### Document extract
· · · · ·

Mitchell: This project, though, is not all about who was the most valuable. We still want to talk about the list of players I'm the most excited about: the LVPs!

If one side of the spectrum shows players who massively outperformed their contracts, that means that there's a whole other side where players were paid to not meet the role average, but fall short of it. Very, very...very short. If you're in any way considered a "hater", this list is for you!

· · · · ·

### Information provided
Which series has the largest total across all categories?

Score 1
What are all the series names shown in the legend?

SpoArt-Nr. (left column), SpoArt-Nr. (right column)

· · · · ·

Please state which list of players Mitchell says he is most excited about in the text on player contracts.

The LVPs.